Il a ensuite jugé que ni la chasse à la passée ni la chasse de nuit ne mettaient en danger les espèces sauvages migratrices ; de plus, plus les installations de chasse au gibier d'eau sont nombreuses, moins il y a d'oiseaux tués. Il a demandé pourquoi les mesures d'application de la loi du 3 juillet 1998 n'avaient pas été prises alors qu'elles auraient permis de mettre le droit français en conformité avec le droit communautaire.

Il a conclu que les chasseurs avaient fait la preuve de leur bonne gestion des espèces et que pour préserver les habitats naturels la responsabilité de la gestion devait être partagée avec les agriculteurs et les sylviculteurs.

M. Patrice Martin-Lalande, usant de la faculté offerte par le premier alinéa de l'article 38 du Règlement, a tout d'abord rappelé que compte tenu du recul du nombre d'agriculteurs, dans de nombreux départements et notamment dans le sien, les chasseurs tendaient à devenir les principaux gestionnaires de l'espace rural. Il a ensuite souhaité que la ministre lui apporte des précisions sur les points suivants :

- l'idée d'un partage de la nature entre ses différents utilisateurs ne risque-t-elle pas de conduire à un droit de propriété à géométrie variable ? Cette évolution ne semblant pas être celle souhaitée par le Gouvernement qui défend le « droit de non-chasse », ne convient-il pas d'essayer d'avancer contractuellement sur cette question ?

- en ce qui concerne le jour de non-chasse, quelle sera l'autorité administrative susceptible de fixer un autre jour de la semaine que le mercredi ? S'agira-t-il du préfet ? Après quelle concertation ? En outre, le choix d'une date fixe n'est-il pas contraire aux réalités de la nature, les oiseaux migrateurs, par exemple, pouvant passer n'importe quel jour ?

- en ce qui concerne la question des dates d'ouverture et de clôture de la chasse, ce qui importe étant la maîtrise du prélèvement, quelles initiatives seront envisagées pour améliorer le suivi de ce prélèvement au niveau européen et international ? Pourquoi, alors que l'article 10 du projet de loi reprend les termes de la directive n° 79/409, ne mentionne-t-il pas également les possibilités de dérogation que celle-ci prévoit ?

- un des contentieux qui empoisonne le monde de la chasse résultant de l'interprétation par la Cour de justice des communautés européennes des principes de la directive n° 79/409 et un fonctionnaire représentant la Commission européenne ayant estimé lors du colloque récemment organisé par le groupe d'études sur la chasse de l'Assemblée nationale que cette interprétation n'était pas conforme à l'esprit de la directive, n'est-il pas souhaitable d'obtenir de la Commission une interprétation officielle de cette directive ?

M. Patrice Martin-Lalande a conclu en regrettant que l'adéquation du droit français avec le droit communautaire ne soit pas défendue devant les instances européennes et a souhaité que la ministre précise l'attitude qui serait la sienne à cet égard si ce projet de loi était adopté.

M. François Liberti, usant de la faculté offerte par le premier alinéa de l'article 38 du Règlement, a estimé qu'il était nécessaire de légiférer sur la chasse pour deux raisons.
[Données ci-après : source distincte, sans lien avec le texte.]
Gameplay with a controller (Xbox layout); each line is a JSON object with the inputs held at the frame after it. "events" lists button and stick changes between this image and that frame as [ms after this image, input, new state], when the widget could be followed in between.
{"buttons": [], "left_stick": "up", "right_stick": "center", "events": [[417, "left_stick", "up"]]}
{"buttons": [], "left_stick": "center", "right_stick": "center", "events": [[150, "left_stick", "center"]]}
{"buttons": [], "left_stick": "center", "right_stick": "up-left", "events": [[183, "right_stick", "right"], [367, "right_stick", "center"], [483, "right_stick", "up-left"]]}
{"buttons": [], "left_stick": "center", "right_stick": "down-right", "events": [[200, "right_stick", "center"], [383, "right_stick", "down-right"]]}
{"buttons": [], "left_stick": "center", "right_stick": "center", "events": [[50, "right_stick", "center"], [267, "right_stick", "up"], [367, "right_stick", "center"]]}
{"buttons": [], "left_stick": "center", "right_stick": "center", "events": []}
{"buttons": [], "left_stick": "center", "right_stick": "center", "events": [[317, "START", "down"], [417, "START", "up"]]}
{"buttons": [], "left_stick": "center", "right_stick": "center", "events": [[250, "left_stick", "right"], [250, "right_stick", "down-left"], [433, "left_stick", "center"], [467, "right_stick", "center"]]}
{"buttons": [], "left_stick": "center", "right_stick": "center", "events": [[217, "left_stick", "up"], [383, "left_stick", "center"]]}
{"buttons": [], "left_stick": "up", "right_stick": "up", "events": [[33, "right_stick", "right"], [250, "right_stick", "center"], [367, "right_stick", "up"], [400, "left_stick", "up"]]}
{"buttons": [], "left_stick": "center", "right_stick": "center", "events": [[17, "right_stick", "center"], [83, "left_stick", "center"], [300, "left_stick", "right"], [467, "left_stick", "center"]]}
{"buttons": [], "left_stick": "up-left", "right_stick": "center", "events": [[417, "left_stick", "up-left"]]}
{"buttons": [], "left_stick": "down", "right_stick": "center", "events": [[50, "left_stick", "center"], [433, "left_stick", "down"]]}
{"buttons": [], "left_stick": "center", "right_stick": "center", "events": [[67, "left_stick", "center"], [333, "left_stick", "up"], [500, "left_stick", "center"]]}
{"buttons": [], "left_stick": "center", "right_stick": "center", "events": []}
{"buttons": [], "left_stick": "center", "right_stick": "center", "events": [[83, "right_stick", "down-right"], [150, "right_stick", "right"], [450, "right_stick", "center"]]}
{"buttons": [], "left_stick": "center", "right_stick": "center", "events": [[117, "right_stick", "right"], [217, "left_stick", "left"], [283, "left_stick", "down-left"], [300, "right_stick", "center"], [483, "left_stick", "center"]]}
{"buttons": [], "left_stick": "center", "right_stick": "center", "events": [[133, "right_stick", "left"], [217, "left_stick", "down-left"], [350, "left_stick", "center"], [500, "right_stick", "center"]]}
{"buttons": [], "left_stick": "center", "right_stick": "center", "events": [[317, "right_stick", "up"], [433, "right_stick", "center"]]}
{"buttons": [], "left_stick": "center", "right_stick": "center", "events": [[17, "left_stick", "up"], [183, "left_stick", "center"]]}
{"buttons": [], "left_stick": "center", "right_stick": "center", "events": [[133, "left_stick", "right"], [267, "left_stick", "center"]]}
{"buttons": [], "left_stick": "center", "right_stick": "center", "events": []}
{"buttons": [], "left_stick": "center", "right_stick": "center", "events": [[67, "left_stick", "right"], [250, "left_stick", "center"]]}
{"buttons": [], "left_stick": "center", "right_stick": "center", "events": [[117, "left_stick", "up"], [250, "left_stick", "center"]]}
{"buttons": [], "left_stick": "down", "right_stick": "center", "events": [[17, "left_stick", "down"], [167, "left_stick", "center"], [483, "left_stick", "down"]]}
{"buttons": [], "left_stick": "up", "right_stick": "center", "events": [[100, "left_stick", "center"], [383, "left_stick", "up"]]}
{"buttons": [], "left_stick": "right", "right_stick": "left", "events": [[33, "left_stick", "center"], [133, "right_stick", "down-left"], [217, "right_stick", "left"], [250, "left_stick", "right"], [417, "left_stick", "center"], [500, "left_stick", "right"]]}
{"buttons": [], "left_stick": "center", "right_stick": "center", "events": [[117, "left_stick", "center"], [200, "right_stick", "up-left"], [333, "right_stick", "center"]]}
La première est qu'il est indispensable de prendre en compte les évolutions intervenues dans ce domaine et de sortir de la spirale infernale du contentieux qui trouve son origine dans le fait que les gouvernements successifs n'ont pas assumé leurs responsabilités. La seconde raison est la nécessité d'affirmer de manière claire le rôle de gestion des espaces que joue la chasse. M. François Liberti a rappelé que le climat conflictuel actuel résultait des inquiétudes des chasseurs qui ont pu douter de la volonté des pouvoirs publics de voir perdurer l'exercice même de la chasse dans notre pays. Il a déclaré qu'il fallait maintenant sortir par le haut du conflit. Les objectifs généraux poursuivis par le projet de loi, sous réserve qu'il soit amendé, permettrait de le faire et de déboucher sur une bonne loi garantissant l'équilibre nécessaire à la pérennité de l'exercice de la chasse.

Il a toutefois noté que sur deux points le projet de loi devait être profondément modifié. Il a tout d'abord jugé indispensable de légaliser la pratique de la chasse de nuit dans les départements où elle constitue une culture et où elle dessine la place des hommes dans l'aménagement du territoire. Ainsi, dans les étangs du Languedoc, les chasseurs rassemblés dans des associations de chasse de nuit sont les premiers défenseurs des zones humides. Ce sont en outre des gens modestes qui veulent pratiquer une chasse qui fait partie de leur mode de vie, qui ne sont pas des « viandards » et dont il est possible et nécessaire de faire des alliés d'une bonne loi sur la chasse. M. François Liberti a estimé nécessaire en conséquence une légalisation sans ambiguïtés notamment sur les départements dans lesquels elle serait applicable.

En second lieu, en ce qui concerne les dates de chasse aux oiseaux migrateurs, il a jugé qu'il convenait de conserver des possibilités de dérogations pour tenir compte des situations locales tout en étant très clair quant au cadre général.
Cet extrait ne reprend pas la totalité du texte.